Exercise instructions: Find each line in the data below that contains the string "Background", matching case exactly, and copy those lines in full.

Dataset entries:
┌──

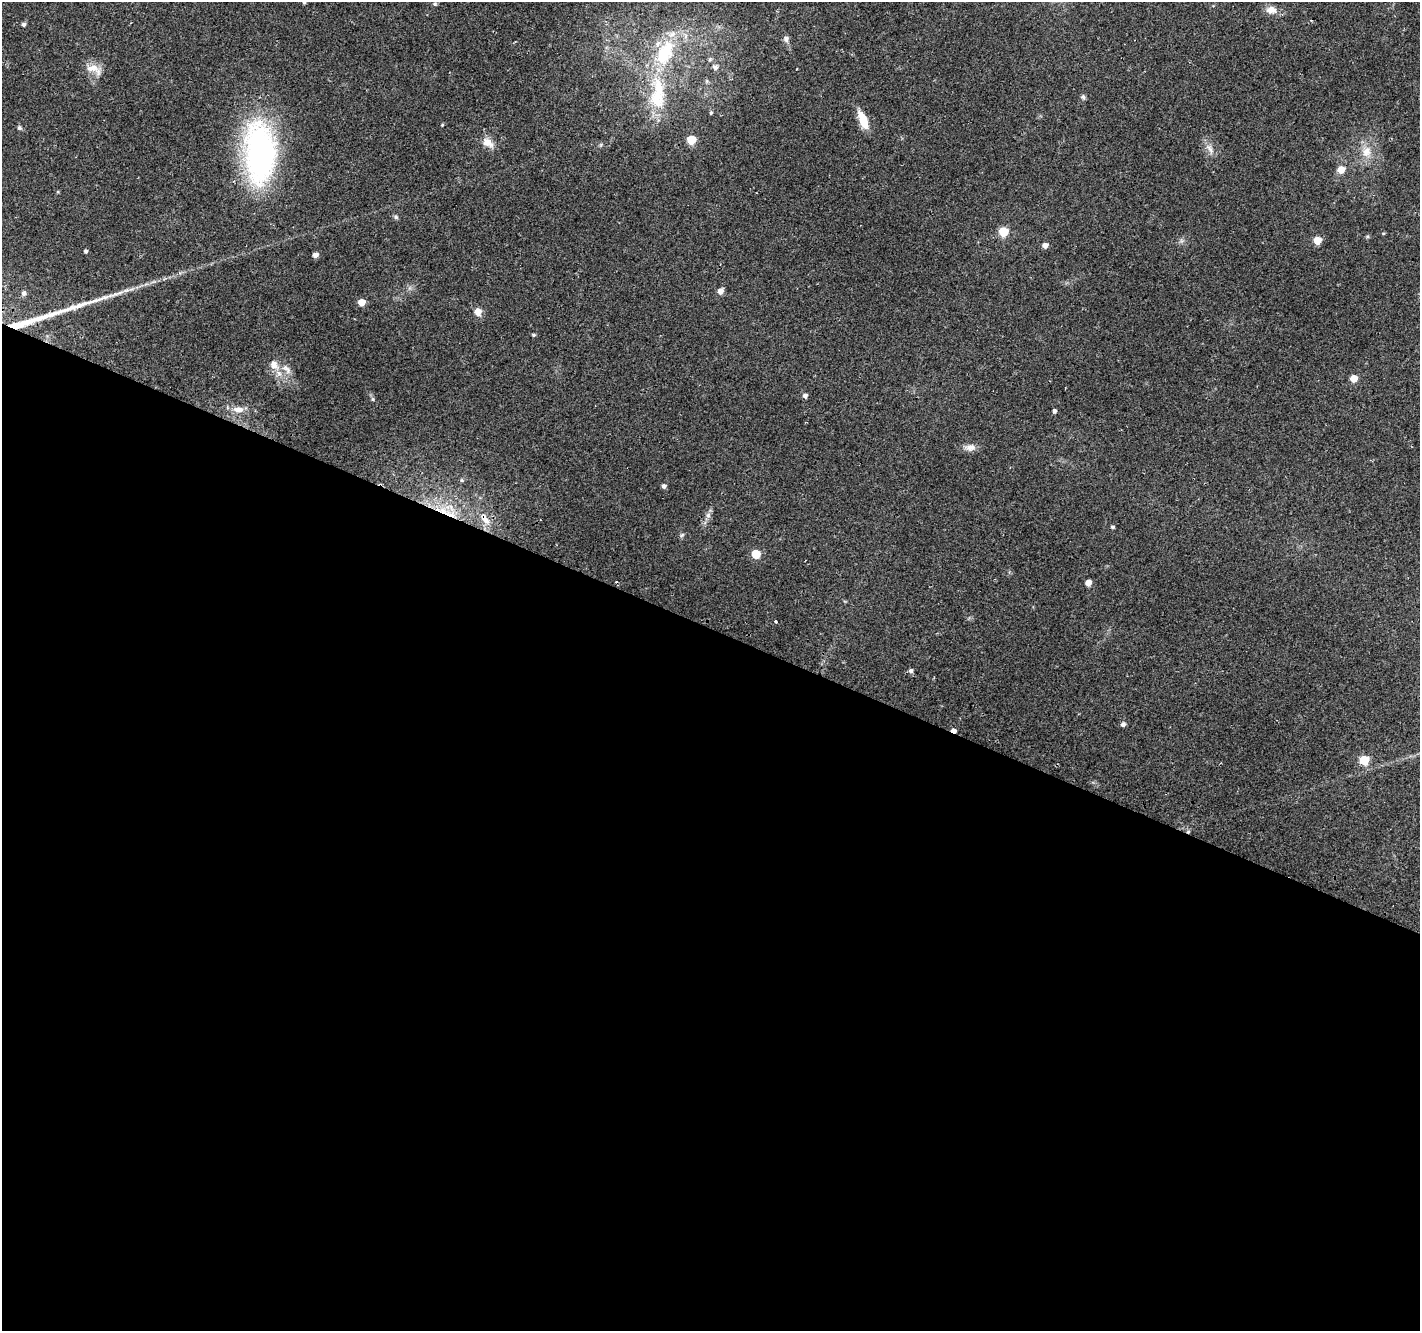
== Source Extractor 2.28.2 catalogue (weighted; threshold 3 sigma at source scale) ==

└──
┌──

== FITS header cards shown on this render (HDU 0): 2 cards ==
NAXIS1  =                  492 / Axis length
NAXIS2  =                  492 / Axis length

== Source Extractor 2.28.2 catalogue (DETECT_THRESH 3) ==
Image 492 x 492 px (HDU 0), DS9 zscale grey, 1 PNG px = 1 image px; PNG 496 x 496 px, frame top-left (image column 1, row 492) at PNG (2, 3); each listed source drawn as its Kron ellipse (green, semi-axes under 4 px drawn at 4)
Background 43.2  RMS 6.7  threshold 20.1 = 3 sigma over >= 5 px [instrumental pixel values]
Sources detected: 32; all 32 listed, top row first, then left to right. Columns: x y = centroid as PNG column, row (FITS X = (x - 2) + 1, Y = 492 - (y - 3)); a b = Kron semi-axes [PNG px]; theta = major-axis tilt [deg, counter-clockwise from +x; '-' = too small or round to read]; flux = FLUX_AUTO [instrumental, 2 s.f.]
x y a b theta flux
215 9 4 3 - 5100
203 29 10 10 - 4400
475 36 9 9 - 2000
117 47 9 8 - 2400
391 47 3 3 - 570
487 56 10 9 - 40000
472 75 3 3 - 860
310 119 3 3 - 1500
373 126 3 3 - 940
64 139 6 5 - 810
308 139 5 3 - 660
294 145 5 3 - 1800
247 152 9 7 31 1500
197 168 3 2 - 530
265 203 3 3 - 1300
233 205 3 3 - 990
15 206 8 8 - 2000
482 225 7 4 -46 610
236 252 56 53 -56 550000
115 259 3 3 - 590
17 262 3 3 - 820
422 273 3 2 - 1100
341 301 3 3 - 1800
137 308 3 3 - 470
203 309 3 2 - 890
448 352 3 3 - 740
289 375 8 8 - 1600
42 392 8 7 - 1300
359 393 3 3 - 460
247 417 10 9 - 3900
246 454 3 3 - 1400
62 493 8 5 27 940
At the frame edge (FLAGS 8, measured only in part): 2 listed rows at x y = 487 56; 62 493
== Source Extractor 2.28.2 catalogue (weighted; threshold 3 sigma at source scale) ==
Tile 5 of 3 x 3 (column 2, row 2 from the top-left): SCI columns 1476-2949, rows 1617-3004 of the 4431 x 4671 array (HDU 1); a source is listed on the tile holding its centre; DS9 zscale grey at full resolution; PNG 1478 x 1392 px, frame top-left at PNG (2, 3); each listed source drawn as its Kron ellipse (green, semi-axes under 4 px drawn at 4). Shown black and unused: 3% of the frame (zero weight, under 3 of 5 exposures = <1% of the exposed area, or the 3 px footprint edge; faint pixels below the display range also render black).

└──
┌──

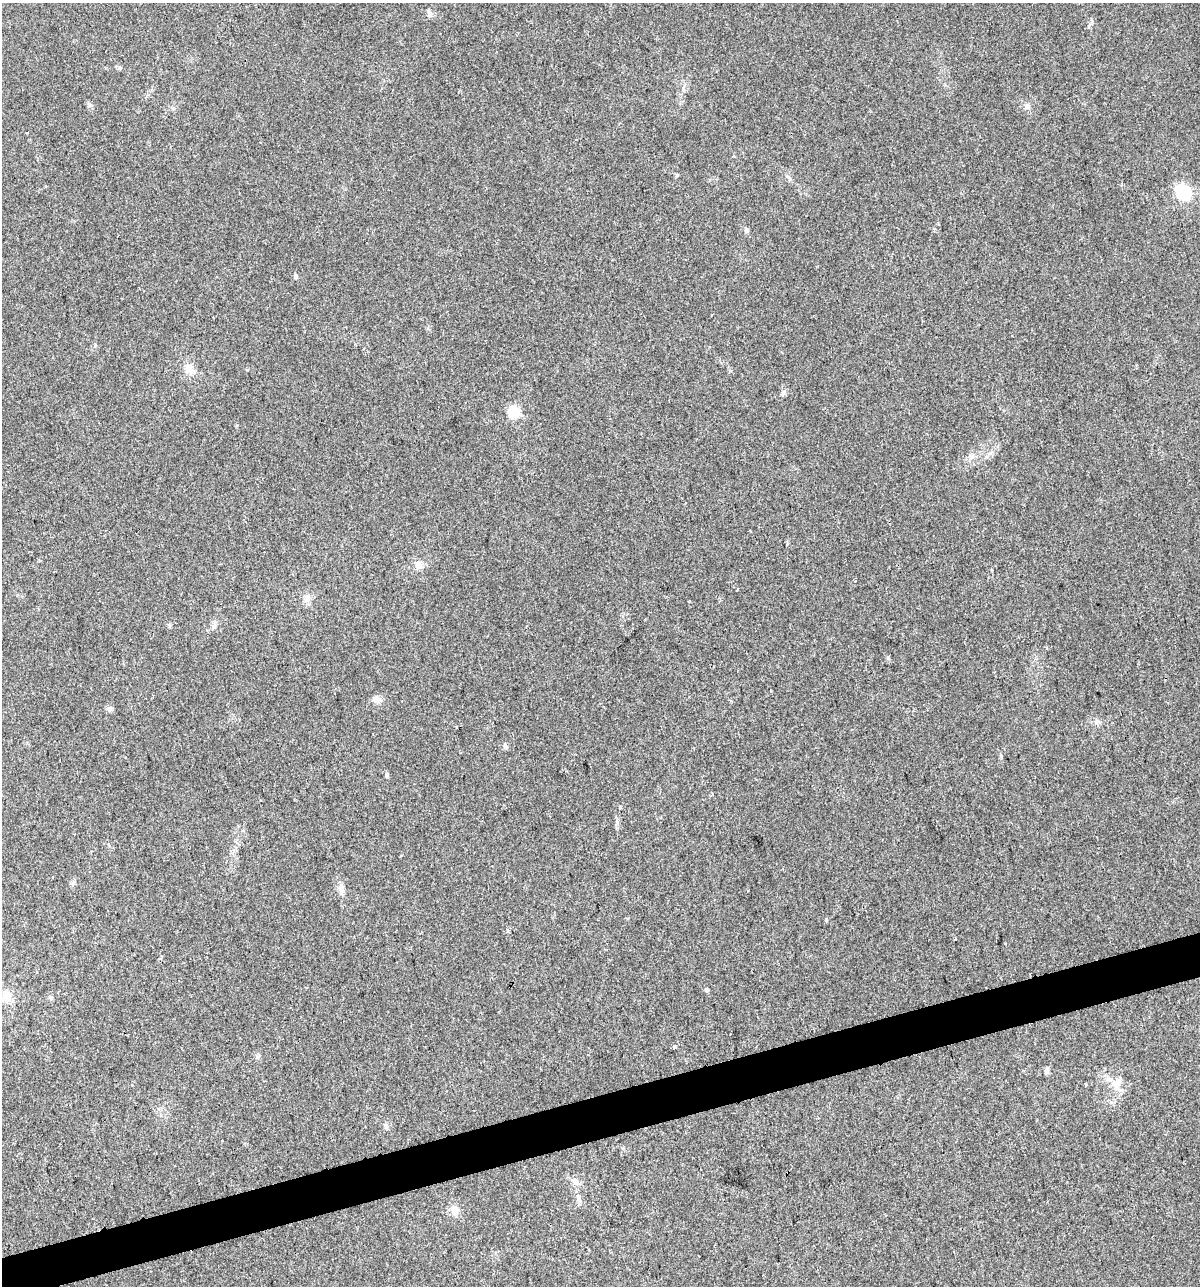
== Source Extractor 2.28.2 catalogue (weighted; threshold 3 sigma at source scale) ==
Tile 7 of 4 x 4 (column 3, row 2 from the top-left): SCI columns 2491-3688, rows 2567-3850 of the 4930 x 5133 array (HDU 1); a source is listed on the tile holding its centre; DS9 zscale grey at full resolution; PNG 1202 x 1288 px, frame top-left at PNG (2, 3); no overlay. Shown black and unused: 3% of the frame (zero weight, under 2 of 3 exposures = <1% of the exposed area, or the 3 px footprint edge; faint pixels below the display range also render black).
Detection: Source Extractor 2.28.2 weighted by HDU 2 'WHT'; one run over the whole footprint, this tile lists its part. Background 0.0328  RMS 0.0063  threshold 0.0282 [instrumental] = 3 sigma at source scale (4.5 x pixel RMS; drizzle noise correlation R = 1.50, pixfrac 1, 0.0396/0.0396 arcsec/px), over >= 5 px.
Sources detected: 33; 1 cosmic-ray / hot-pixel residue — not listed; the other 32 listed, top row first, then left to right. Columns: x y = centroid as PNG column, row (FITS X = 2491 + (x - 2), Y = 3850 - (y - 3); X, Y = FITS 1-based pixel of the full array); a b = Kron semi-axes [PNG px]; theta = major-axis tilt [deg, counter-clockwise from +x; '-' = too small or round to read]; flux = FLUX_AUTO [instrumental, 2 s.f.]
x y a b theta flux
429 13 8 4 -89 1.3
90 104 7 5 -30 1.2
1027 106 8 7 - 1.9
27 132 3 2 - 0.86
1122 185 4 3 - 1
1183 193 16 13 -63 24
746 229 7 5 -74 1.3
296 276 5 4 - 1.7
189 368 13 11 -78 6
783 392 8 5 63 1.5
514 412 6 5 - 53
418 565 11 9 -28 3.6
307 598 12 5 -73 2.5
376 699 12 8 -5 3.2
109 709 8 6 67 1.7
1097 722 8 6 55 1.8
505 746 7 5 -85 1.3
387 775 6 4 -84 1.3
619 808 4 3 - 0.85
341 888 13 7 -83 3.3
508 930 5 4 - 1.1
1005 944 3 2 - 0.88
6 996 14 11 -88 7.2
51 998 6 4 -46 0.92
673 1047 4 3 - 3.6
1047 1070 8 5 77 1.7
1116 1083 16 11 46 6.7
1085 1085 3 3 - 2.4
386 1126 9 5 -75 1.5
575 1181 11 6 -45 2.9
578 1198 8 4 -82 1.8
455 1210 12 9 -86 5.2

└──

The solution:
Background 43.2  RMS 6.7  threshold 20.1 = 3 sigma over >= 5 px [instrumental pixel values]
Detection: Source Extractor 2.28.2 weighted by HDU 2 'WHT'; one run over the whole footprint, this tile lists its part. Background 0.0328  RMS 0.0063  threshold 0.0282 [instrumental] = 3 sigma at source scale (4.5 x pixel RMS; drizzle noise correlation R = 1.50, pixfrac 1, 0.0396/0.0396 arcsec/px), over >= 5 px.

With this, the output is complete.